▶ _GIVEN INFORMATION_:

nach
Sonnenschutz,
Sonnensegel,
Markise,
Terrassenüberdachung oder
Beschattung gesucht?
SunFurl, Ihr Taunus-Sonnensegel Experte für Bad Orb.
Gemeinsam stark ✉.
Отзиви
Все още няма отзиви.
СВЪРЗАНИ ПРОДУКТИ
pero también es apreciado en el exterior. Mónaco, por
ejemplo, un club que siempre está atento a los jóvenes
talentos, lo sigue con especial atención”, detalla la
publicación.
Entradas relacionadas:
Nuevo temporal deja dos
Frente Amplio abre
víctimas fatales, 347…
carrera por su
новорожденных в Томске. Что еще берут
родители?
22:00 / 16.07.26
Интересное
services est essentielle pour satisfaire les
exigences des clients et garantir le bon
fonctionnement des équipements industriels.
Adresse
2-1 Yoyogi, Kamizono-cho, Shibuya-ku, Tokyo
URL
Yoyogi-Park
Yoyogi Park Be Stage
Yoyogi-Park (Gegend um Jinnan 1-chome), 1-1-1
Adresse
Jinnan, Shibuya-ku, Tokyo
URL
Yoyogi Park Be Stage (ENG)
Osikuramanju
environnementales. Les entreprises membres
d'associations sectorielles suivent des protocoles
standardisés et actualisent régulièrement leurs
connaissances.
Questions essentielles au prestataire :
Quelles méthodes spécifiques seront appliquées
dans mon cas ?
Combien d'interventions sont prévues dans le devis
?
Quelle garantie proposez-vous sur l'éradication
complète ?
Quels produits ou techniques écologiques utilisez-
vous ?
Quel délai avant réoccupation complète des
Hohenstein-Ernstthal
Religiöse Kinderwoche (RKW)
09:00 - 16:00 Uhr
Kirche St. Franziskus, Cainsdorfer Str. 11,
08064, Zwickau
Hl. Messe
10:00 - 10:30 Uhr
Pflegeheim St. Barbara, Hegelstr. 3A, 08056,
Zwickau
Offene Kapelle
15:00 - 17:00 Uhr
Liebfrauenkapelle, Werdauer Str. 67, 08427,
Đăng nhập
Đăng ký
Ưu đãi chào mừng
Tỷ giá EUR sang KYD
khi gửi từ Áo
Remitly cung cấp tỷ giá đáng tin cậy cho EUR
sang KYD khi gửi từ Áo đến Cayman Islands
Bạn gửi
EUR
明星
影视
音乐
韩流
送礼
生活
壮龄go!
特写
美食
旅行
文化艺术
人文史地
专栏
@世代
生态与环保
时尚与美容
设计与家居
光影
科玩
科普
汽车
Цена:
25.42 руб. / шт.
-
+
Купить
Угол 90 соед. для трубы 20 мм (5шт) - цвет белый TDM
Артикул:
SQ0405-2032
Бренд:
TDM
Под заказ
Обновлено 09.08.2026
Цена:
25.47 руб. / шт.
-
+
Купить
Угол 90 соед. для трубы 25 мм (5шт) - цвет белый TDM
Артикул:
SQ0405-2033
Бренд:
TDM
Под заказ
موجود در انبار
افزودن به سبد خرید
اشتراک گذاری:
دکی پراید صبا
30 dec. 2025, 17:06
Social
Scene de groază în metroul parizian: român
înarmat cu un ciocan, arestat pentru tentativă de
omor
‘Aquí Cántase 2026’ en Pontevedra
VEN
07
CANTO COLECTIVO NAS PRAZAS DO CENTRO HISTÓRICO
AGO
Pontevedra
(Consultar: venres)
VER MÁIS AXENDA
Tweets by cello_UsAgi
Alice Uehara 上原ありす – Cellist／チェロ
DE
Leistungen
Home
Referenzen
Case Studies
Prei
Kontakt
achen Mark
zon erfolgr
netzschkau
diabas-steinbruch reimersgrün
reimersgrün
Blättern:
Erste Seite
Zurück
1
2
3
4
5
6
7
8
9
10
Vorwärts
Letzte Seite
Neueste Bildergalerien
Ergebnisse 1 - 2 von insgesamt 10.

▶ _WORK ITEM_: Format the text lines from all the rows above as a JSON list of strings, one string per line, omitting blank lines.

▶ _REPLY TO THE EXERCISE_:
[
  "nach",
  "Sonnenschutz,",
  "Sonnensegel,",
  "Markise,",
  "Terrassenüberdachung oder",
  "Beschattung gesucht?",
  "SunFurl, Ihr Taunus-Sonnensegel Experte für Bad Orb.",
  "Gemeinsam stark ✉.",
  "Отзиви",
  "Все още няма отзиви.",
  "СВЪРЗАНИ ПРОДУКТИ",
  "pero también es apreciado en el exterior. Mónaco, por",
  "ejemplo, un club que siempre está atento a los jóvenes",
  "talentos, lo sigue con especial atención”, detalla la",
  "publicación.",
  "Entradas relacionadas:",
  "Nuevo temporal deja dos",
  "Frente Amplio abre",
  "víctimas fatales, 347…",
  "carrera por su",
  "новорожденных в Томске. Что еще берут",
  "родители?",
  "22:00 / 16.07.26",
  "Интересное",
  "services est essentielle pour satisfaire les",
  "exigences des clients et garantir le bon",
  "fonctionnement des équipements industriels.",
  "Adresse",
  "2-1 Yoyogi, Kamizono-cho, Shibuya-ku, Tokyo",
  "URL",
  "Yoyogi-Park",
  "Yoyogi Park Be Stage",
  "Yoyogi-Park (Gegend um Jinnan 1-chome), 1-1-1",
  "Adresse",
  "Jinnan, Shibuya-ku, Tokyo",
  "URL",
  "Yoyogi Park Be Stage (ENG)",
  "Osikuramanju",
  "environnementales. Les entreprises membres",
  "d'associations sectorielles suivent des protocoles",
  "standardisés et actualisent régulièrement leurs",
  "connaissances.",
  "Questions essentielles au prestataire :",
  "Quelles méthodes spécifiques seront appliquées",
  "dans mon cas ?",
  "Combien d'interventions sont prévues dans le devis",
  "?",
  "Quelle garantie proposez-vous sur l'éradication",
  "complète ?",
  "Quels produits ou techniques écologiques utilisez-",
  "vous ?",
  "Quel délai avant réoccupation complète des",
  "Hohenstein-Ernstthal",
  "Religiöse Kinderwoche (RKW)",
  "09:00 - 16:00 Uhr",
  "Kirche St. Franziskus, Cainsdorfer Str. 11,",
  "08064, Zwickau",
  "Hl. Messe",
  "10:00 - 10:30 Uhr",
  "Pflegeheim St. Barbara, Hegelstr. 3A, 08056,",
  "Zwickau",
  "Offene Kapelle",
  "15:00 - 17:00 Uhr",
  "Liebfrauenkapelle, Werdauer Str. 67, 08427,",
  "Đăng nhập",
  "Đăng ký",
  "Ưu đãi chào mừng",
  "Tỷ giá EUR sang KYD",
  "khi gửi từ Áo",
  "Remitly cung cấp tỷ giá đáng tin cậy cho EUR",
  "sang KYD khi gửi từ Áo đến Cayman Islands",
  "Bạn gửi",
  "EUR",
  "明星",
  "影视",
  "音乐",
  "韩流",
  "送礼",
  "生活",
  "壮龄go!",
  "特写",
  "美食",
  "旅行",
  "文化艺术",
  "人文史地",
  "专栏",
  "@世代",
  "生态与环保",
  "时尚与美容",
  "设计与家居",
  "光影",
  "科玩",
  "科普",
  "汽车",
  "Цена:",
  "25.42 руб. / шт.",
  "-",
  "+",
  "Купить",
  "Угол 90 соед. для трубы 20 мм (5шт) - цвет белый TDM",
  "Артикул:",
  "SQ0405-2032",
  "Бренд:",
  "TDM",
  "Под заказ",
  "Обновлено 09.08.2026",
  "Цена:",
  "25.47 руб. / шт.",
  "-",
  "+",
  "Купить",
  "Угол 90 соед. для трубы 25 мм (5шт) - цвет белый TDM",
  "Артикул:",
  "SQ0405-2033",
  "Бренд:",
  "TDM",
  "Под заказ",
  "موجود در انبار",
  "افزودن به سبد خرید",
  "اشتراک گذاری:",
  "دکی پراید صبا",
  "30 dec. 2025, 17:06",
  "Social",
  "Scene de groază în metroul parizian: român",
  "înarmat cu un ciocan, arestat pentru tentativă de",
  "omor",
  "‘Aquí Cántase 2026’ en Pontevedra",
  "VEN",
  "07",
  "CANTO COLECTIVO NAS PRAZAS DO CENTRO HISTÓRICO",
  "AGO",
  "Pontevedra",
  "(Consultar: venres)",
  "VER MÁIS AXENDA",
  "Tweets by cello_UsAgi",
  "Alice Uehara 上原ありす – Cellist／チェロ",
  "DE",
  "Leistungen",
  "Home",
  "Referenzen",
  "Case Studies",
  "Prei",
  "Kontakt",
  "achen Mark",
  "zon erfolgr",
  "netzschkau",
  "diabas-steinbruch reimersgrün",
  "reimersgrün",
  "Blättern:",
  "Erste Seite",
  "Zurück",
  "1",
  "2",
  "3",
  "4",
  "5",
  "6",
  "7",
  "8",
  "9",
  "10",
  "Vorwärts",
  "Letzte Seite",
  "Neueste Bildergalerien",
  "Ergebnisse 1 - 2 von insgesamt 10."
]